Una pena dimezzata da un cavillo

Condannato per tre reati, Cortiglia vide la sua pena scendere a 16 anni grazie a un tecnicismo: la maggiore età, all’epoca, scattava a 21 anni. Per lo Stato, il disertore e assassino era solo un “minorenne” sfortunato. Cortiglia scontò la pena, sopravvisse alla guerra, e morì di vecchiaia a Torre Annunziata nel 1979 .

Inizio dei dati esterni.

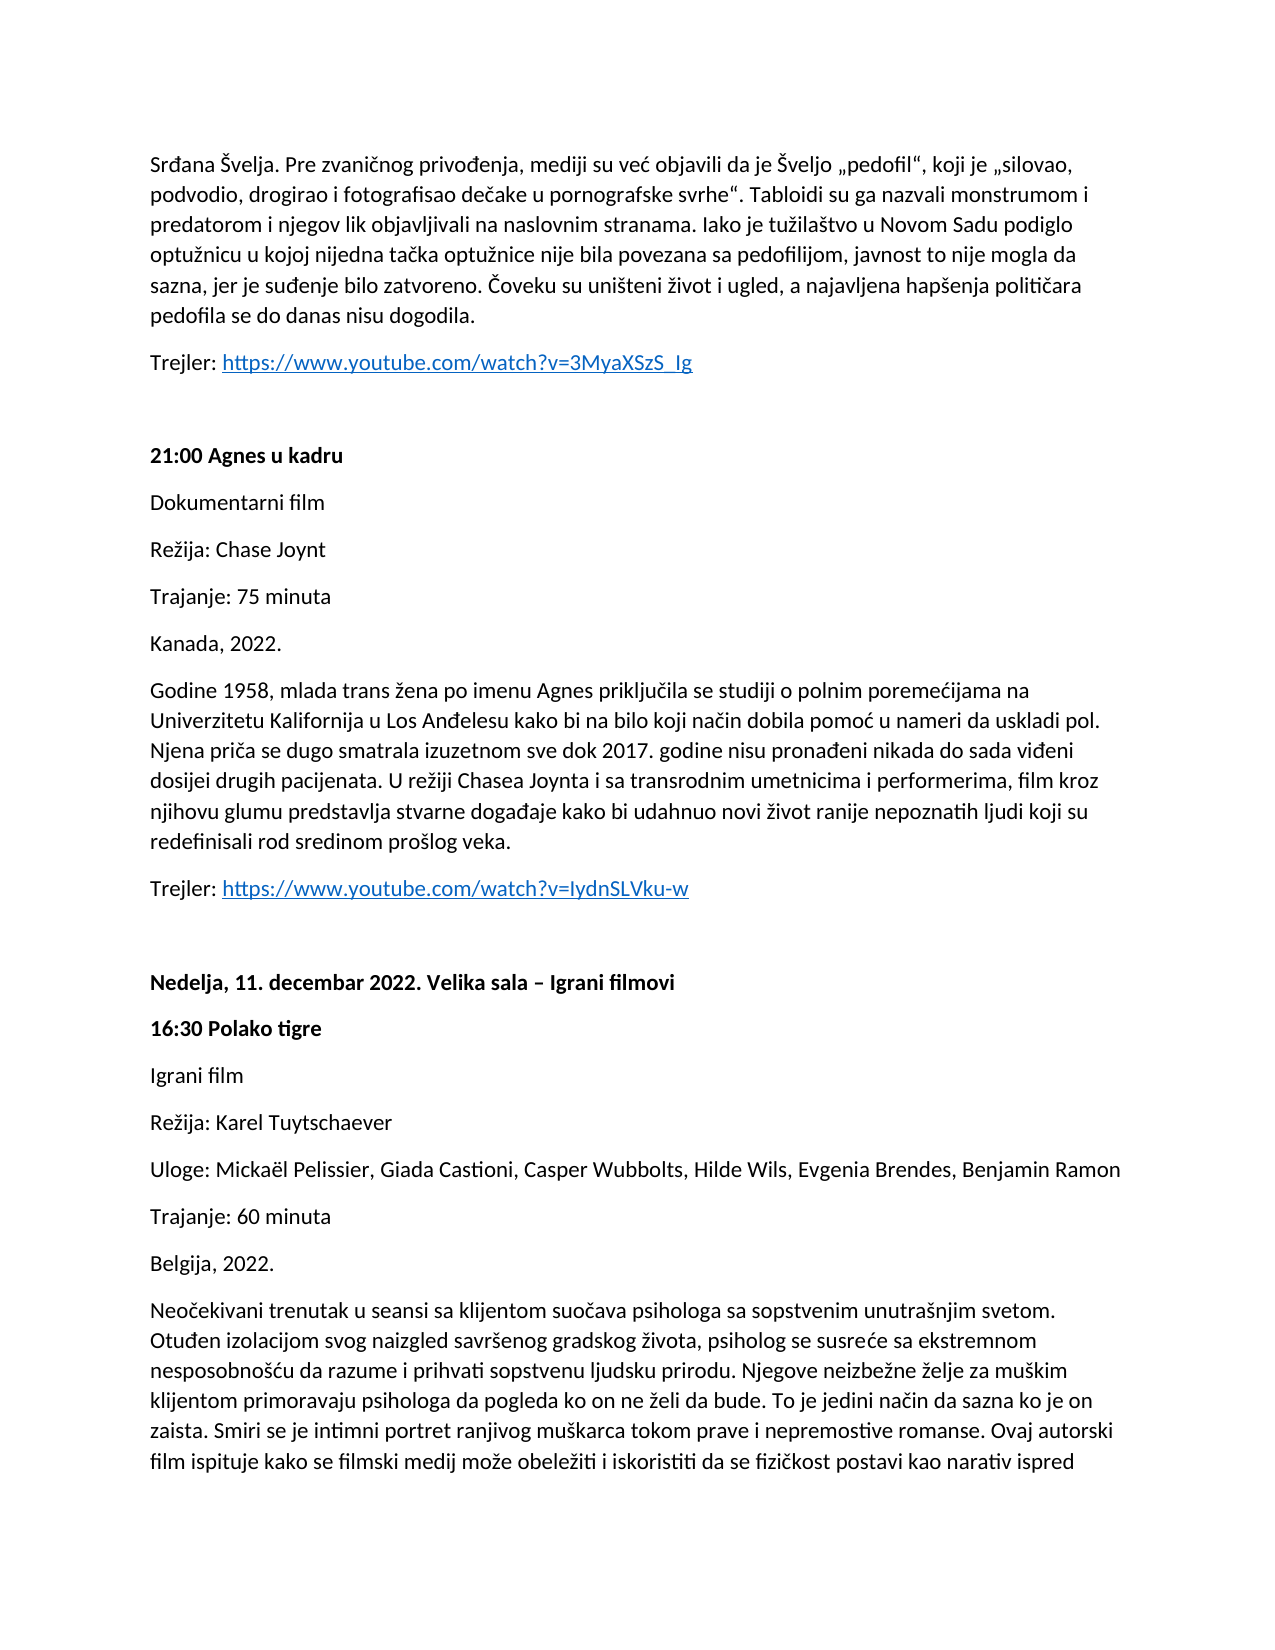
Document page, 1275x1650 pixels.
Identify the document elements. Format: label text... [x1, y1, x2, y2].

Cento anni dopo, un nome da non dimenticare

A un secolo di distanza, la storia di Elisabetta Tortora non era mai stata raccontata al di fuori della memoria familiare: nessun archivio online, nessuna cronaca digitale ne conservava traccia, prima che le ricerche di Christian Ferrara sui verbali giudiziari la riportassero alla luce. È lungo quello stesso sentiero — tra l’Abbazia di Cava de’ Tirreni e Maiori — che una donna fu privata della libertà e della vita da un uomo che le tolse ciò che nessuno dovrebbe mai poter togliere.

Ricordarla oggi non è solo un atto dovuto alla memoria di famiglia: è un modo per dire che ogni forma di violenza contro le donne, ieri come oggi, è una ferita che riguarda tutti noi.

Fonti: testimonianza orale di Carlo Ferrara, nipote di Bettina Tortora; ricerche sui verbali processuali condotte da Christian Ferrara, pronipote della vittima.